Йоханнес рассеянно чистит ногти. Черные полумесяцы грязи падают на палубу, и он ловит на себе взгляд жены.
– Кардамон и соль. Забиваются под ногти.
– Вот как.
Нелла вдыхает запахи лодки – аромат мест, где он побывал. Кажется, сама его кожа пахнет корицей и источает легкий аромат мускуса, который она учуяла в кабинете в первую ночь. Загорелое лицо, давно не стриженные волосы, высветленные и иссушенные солнцем и ветром, порождают неловкое желание – не то чтобы она жаждала его самого, но хочется узнать, как это будет, когда они наконец лягут в постель. Сначала кукольный дом в подарок, теперь совместная поездка в Гильдию… Вдруг это произойдет сегодня после приема? Быть может, опьяненные вином, они наконец соединятся?
Вода так спокойна, а лодочник столь искусен, что чудится, будто двигаются дома, а не лодка. Неллу, привычную к верховой езде, размеренное движение не умиротворяет. Внутри у нее буря. Она крепко сжимает руки, пытаясь успокоиться. Как мне начать тебя любить? Нелла смотрит на мужа, и важный вопрос, который не получается игнорировать, все крутится и крутится у нее в голове.
Лучше думать о приеме: серебристый свет, огромные, похожие на монеты блюда, в которых отражаются гости…
– Знаешь что-нибудь про гильдии? – произносит Йоханнес.
– Нет.
Йоханнес кивает, принимая ее невежество, и Нелла жалеет, что она такая глупая.
– У этой гильдии много денег – она одна из самых богатых. Гильдии защищают в тяжелые времена, помогают с обучением и покупателями, но при этом распределяют контракты и контролируют рынок. Вот почему Марин так спешит с сахаром.
– Не понимаю…
– Видишь ли, как в случае с шоколадом, табаком, брильянтами, шелком и книгами, рынок сахара открыт. Для него не существует гильдии. Я сам назначаю цену – или это могут сделать Мермансы.
– Тогда зачем мы едем на прием?
Он ухмыляется.
– Бесплатно поесть!.. Шучу. Они хотят, чтобы я увеличил свое попечительство, а прием – удобный случай продемонстрировать, что я так и делаю. Я брешь в стене, которая ведет в волшебный сад.
Нелла думает, волшебный ли… Насколько тугой на самом деле у него кошелек? Марин очень сердилась из-за кукольного дома. И что там говорил Отто? «Перельется через край». Не будь дурой, Нелла! Ты теперь живешь на Херенграхт!
– Марин хочет, чтобы ты продал сахар, – несмело говорит она и тут же жалеет – наступает долгая пауза, настолько долгая, что, кажется, легче умереть, чем вытерпеть еще мгновение.

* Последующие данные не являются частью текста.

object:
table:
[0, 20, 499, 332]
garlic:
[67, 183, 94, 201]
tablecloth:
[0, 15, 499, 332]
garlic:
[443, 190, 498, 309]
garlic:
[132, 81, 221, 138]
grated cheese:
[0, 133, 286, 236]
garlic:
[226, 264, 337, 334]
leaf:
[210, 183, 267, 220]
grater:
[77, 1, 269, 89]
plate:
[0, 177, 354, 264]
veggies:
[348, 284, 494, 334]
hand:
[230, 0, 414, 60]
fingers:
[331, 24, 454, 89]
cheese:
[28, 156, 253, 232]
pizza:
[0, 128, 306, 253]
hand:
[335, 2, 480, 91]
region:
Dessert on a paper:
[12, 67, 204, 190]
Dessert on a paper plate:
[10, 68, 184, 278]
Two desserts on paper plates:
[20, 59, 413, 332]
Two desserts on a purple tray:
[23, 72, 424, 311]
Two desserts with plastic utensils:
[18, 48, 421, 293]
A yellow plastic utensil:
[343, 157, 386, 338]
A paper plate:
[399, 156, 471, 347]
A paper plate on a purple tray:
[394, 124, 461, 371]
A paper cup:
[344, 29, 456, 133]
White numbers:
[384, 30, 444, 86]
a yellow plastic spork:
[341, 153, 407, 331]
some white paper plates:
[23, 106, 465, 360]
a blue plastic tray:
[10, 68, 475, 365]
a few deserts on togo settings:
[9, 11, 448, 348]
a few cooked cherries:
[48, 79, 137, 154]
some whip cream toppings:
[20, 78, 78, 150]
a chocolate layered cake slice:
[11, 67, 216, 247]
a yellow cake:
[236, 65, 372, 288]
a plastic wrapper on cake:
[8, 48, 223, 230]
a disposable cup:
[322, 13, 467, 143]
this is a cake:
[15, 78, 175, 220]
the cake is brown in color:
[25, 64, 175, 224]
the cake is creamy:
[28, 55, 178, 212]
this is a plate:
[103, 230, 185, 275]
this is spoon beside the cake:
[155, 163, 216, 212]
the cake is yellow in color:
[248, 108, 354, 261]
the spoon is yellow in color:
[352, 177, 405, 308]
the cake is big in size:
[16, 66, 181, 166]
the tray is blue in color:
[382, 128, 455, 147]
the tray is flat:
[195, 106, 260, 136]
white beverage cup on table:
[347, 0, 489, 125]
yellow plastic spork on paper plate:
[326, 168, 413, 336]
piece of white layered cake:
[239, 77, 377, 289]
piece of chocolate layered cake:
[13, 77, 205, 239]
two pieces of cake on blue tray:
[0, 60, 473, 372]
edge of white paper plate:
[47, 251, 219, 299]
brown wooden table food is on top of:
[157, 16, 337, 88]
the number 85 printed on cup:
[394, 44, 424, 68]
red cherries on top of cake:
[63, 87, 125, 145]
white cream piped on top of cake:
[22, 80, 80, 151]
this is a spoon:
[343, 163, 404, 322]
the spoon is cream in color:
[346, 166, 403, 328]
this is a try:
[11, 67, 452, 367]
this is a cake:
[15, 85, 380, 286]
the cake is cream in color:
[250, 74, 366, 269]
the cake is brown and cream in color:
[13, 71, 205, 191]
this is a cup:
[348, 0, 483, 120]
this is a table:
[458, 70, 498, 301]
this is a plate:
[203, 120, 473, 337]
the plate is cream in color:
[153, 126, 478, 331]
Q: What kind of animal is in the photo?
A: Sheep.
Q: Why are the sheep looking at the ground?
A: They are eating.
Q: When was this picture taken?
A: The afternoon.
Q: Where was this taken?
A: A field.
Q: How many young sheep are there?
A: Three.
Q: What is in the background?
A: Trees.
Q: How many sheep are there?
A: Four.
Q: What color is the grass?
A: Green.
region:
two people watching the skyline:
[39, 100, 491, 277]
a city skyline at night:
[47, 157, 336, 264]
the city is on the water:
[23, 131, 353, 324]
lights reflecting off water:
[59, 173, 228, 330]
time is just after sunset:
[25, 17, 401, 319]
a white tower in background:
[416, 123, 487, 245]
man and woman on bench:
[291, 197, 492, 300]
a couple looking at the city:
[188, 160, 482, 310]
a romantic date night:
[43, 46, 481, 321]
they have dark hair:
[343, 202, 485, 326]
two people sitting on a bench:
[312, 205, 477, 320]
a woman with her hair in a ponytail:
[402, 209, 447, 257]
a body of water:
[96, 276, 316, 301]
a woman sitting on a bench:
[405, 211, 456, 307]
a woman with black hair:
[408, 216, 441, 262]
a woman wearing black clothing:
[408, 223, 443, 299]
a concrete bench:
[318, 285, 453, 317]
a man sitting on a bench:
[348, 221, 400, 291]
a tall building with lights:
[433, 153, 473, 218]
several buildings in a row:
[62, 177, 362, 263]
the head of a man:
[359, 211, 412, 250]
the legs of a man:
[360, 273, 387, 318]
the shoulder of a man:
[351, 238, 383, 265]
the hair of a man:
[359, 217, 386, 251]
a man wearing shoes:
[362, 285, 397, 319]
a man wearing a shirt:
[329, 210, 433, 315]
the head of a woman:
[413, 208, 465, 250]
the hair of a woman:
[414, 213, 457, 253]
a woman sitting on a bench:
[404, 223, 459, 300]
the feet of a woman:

– Это плантация Агнес Мерманс, – наконец отзывается Йоханнес. – Сейчас ею управляет Франс. В прошлом году ее отец умер, не оставив сыновей. Хотя до гробовой доски пытался ими обзавестись… – Он осекается, видя, как Нелла краснеет. – Извини, я не хотел тебя смущать. Отец Агнес был ужасным человеком, и все-таки тростниковые плантации достались ей. Женское имя в документах, несмотря на все потуги старика… А теперь она передала их Франсу. В одночасье оба вдруг стали страшно корыстными. Они давно этого ждали.
– Ждали чего?
Йоханнес морщится.
– Удобного случая. Их сахар у меня на складе, и я пообещал его продать. А сестра все время сомневается, что я сдержу слово.
– Почему?
– Марин сидит дома и строит планы, не понимая нюансов настоящей торговли. Я занимаюсь этим уже двадцать лет – слишком долго. Нужно осторожно нащупывать каждый шаг, а она распускает хвост, точно павлин.
– Понимаю, – произносит Нелла, не имея ни малейшего понятия о павлинах. Слово отдаленно напоминает «лиану», однако непохоже, чтобы Йоханнес делал сестре комплимент. – Марин и Агнес дружат?
Йоханнес смеется.
– Они давно друг друга знают, а человека, которого слишком хорошо знаешь, порой трудно любить. Вот тебе и ответ. Не удивляйся.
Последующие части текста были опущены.